The data Start Marker

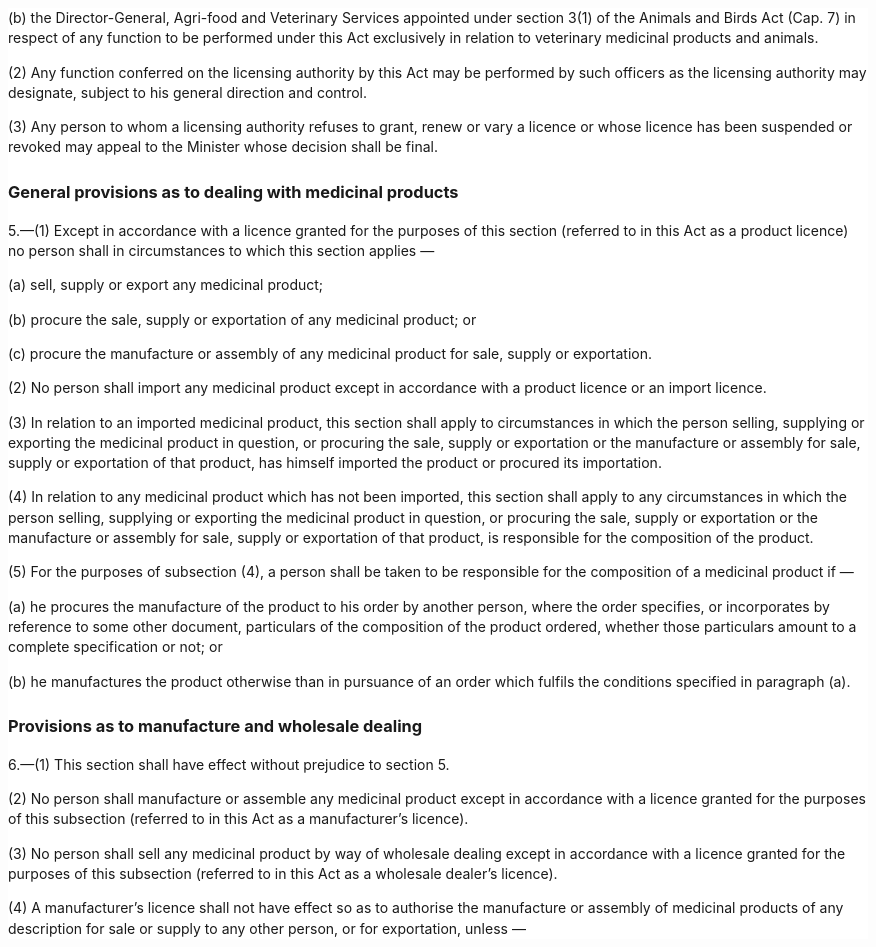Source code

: (b) the Director-General, Agri-food and Veterinary Services appointed under section 3(1) of the Animals and Birds Act (Cap. 7) in respect of any function to be performed under this Act exclusively in relation to veterinary medicinal products and animals.

(2) Any function conferred on the licensing authority by this Act may be performed by such officers as the licensing authority may designate, subject to his general direction and control.

(3) Any person to whom a licensing authority refuses to grant, renew or vary a licence or whose licence has been suspended or revoked may appeal to the Minister whose decision shall be final.

### General provisions as to dealing with medicinal products

5\.—(1) Except in accordance with a licence granted for the purposes of this section (referred to in this Act as a product licence) no person shall in circumstances to which this section applies —

(a) sell, supply or export any medicinal product;

(b) procure the sale, supply or exportation of any medicinal product; or

(c) procure the manufacture or assembly of any medicinal product for sale, supply or exportation.

(2) No person shall import any medicinal product except in accordance with a product licence or an import licence.

(3) In relation to an imported medicinal product, this section shall apply to circumstances in which the person selling, supplying or exporting the medicinal product in question, or procuring the sale, supply or exportation or the manufacture or assembly for sale, supply or exportation of that product, has himself imported the product or procured its importation.

(4) In relation to any medicinal product which has not been imported, this section shall apply to any circumstances in which the person selling, supplying or exporting the medicinal product in question, or procuring the sale, supply or exportation or the manufacture or assembly for sale, supply or exportation of that product, is responsible for the composition of the product.

(5) For the purposes of subsection (4), a person shall be taken to be responsible for the composition of a medicinal product if —

(a) he procures the manufacture of the product to his order by another person, where the order specifies, or incorporates by reference to some other document, particulars of the composition of the product ordered, whether those particulars amount to a complete specification or not; or

(b) he manufactures the product otherwise than in pursuance of an order which fulfils the conditions specified in paragraph (a).

### Provisions as to manufacture and wholesale dealing

6\.—(1) This section shall have effect without prejudice to section 5.

(2) No person shall manufacture or assemble any medicinal product except in accordance with a licence granted for the purposes of this subsection (referred to in this Act as a manufacturer’s licence).

(3) No person shall sell any medicinal product by way of wholesale dealing except in accordance with a licence granted for the purposes of this subsection (referred to in this Act as a wholesale dealer’s licence).

(4) A manufacturer’s licence shall not have effect so as to authorise the manufacture or assembly of medicinal products of any description for sale or supply to any other person, or for exportation, unless —
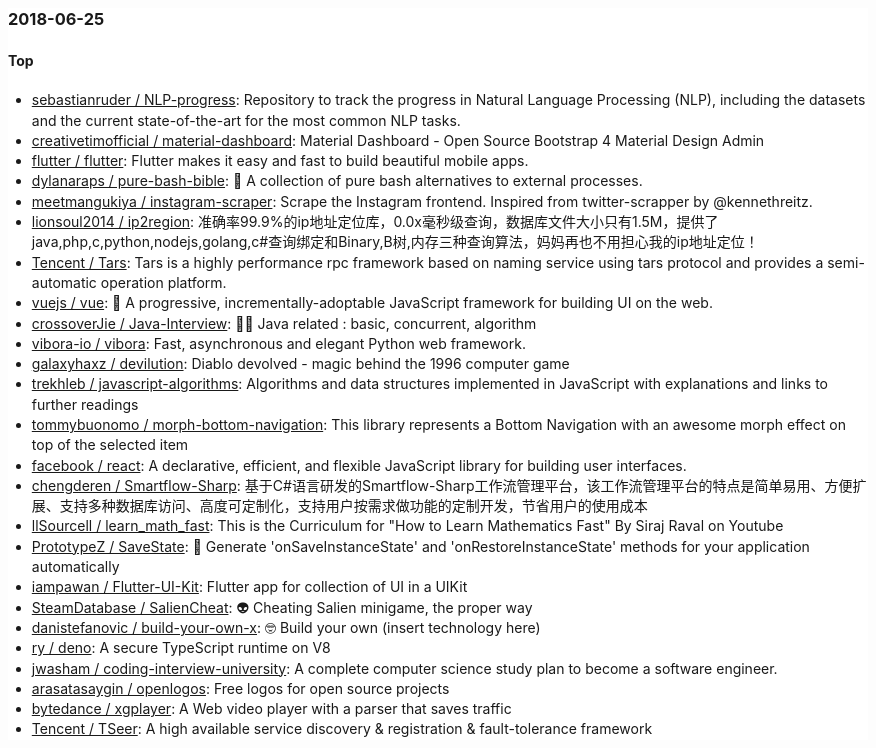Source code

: ### 2018-06-25

#### Top
* [sebastianruder / NLP-progress](https://github.com/sebastianruder/NLP-progress): Repository to track the progress in Natural Language Processing (NLP), including the datasets and the current state-of-the-art for the most common NLP tasks.
* [creativetimofficial / material-dashboard](https://github.com/creativetimofficial/material-dashboard): Material Dashboard - Open Source Bootstrap 4 Material Design Admin
* [flutter / flutter](https://github.com/flutter/flutter): Flutter makes it easy and fast to build beautiful mobile apps.
* [dylanaraps / pure-bash-bible](https://github.com/dylanaraps/pure-bash-bible): 📖 A collection of pure bash alternatives to external processes.
* [meetmangukiya / instagram-scraper](https://github.com/meetmangukiya/instagram-scraper): Scrape the Instagram frontend. Inspired from twitter-scrapper by @kennethreitz.
* [lionsoul2014 / ip2region](https://github.com/lionsoul2014/ip2region): 准确率99.9%的ip地址定位库，0.0x毫秒级查询，数据库文件大小只有1.5M，提供了java,php,c,python,nodejs,golang,c#查询绑定和Binary,B树,内存三种查询算法，妈妈再也不用担心我的ip地址定位！
* [Tencent / Tars](https://github.com/Tencent/Tars): Tars is a highly performance rpc framework based on naming service using tars protocol and provides a semi-automatic operation platform.
* [vuejs / vue](https://github.com/vuejs/vue): 🖖 A progressive, incrementally-adoptable JavaScript framework for building UI on the web.
* [crossoverJie / Java-Interview](https://github.com/crossoverJie/Java-Interview): 👨‍🎓 Java related : basic, concurrent, algorithm
* [vibora-io / vibora](https://github.com/vibora-io/vibora): Fast, asynchronous and elegant Python web framework.
* [galaxyhaxz / devilution](https://github.com/galaxyhaxz/devilution): Diablo devolved - magic behind the 1996 computer game
* [trekhleb / javascript-algorithms](https://github.com/trekhleb/javascript-algorithms): Algorithms and data structures implemented in JavaScript with explanations and links to further readings
* [tommybuonomo / morph-bottom-navigation](https://github.com/tommybuonomo/morph-bottom-navigation): This library represents a Bottom Navigation with an awesome morph effect on top of the selected item
* [facebook / react](https://github.com/facebook/react): A declarative, efficient, and flexible JavaScript library for building user interfaces.
* [chengderen / Smartflow-Sharp](https://github.com/chengderen/Smartflow-Sharp): 基于C#语言研发的Smartflow-Sharp工作流管理平台，该工作流管理平台的特点是简单易用、方便扩展、支持多种数据库访问、高度可定制化，支持用户按需求做功能的定制开发，节省用户的使用成本
* [llSourcell / learn_math_fast](https://github.com/llSourcell/learn_math_fast): This is the Curriculum for "How to Learn Mathematics Fast" By Siraj Raval on Youtube
* [PrototypeZ / SaveState](https://github.com/PrototypeZ/SaveState): 🍦 Generate 'onSaveInstanceState' and 'onRestoreInstanceState' methods for your application automatically
* [iampawan / Flutter-UI-Kit](https://github.com/iampawan/Flutter-UI-Kit): Flutter app for collection of UI in a UIKit
* [SteamDatabase / SalienCheat](https://github.com/SteamDatabase/SalienCheat): 👽 Cheating Salien minigame, the proper way
* [danistefanovic / build-your-own-x](https://github.com/danistefanovic/build-your-own-x): 🤓 Build your own (insert technology here)
* [ry / deno](https://github.com/ry/deno): A secure TypeScript runtime on V8
* [jwasham / coding-interview-university](https://github.com/jwasham/coding-interview-university): A complete computer science study plan to become a software engineer.
* [arasatasaygin / openlogos](https://github.com/arasatasaygin/openlogos): Free logos for open source projects
* [bytedance / xgplayer](https://github.com/bytedance/xgplayer): A Web video player with a parser that saves traffic
* [Tencent / TSeer](https://github.com/Tencent/TSeer): A high available service discovery & registration & fault-tolerance framework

The data End Marker

_Task to carry out:_ Among the lines above, find each one containing the string "Flutter" and copy it.

_Result of this task:_
* [flutter / flutter](https://github.com/flutter/flutter): Flutter makes it easy and fast to build beautiful mobile apps.
* [iampawan / Flutter-UI-Kit](https://github.com/iampawan/Flutter-UI-Kit): Flutter app for collection of UI in a UIKit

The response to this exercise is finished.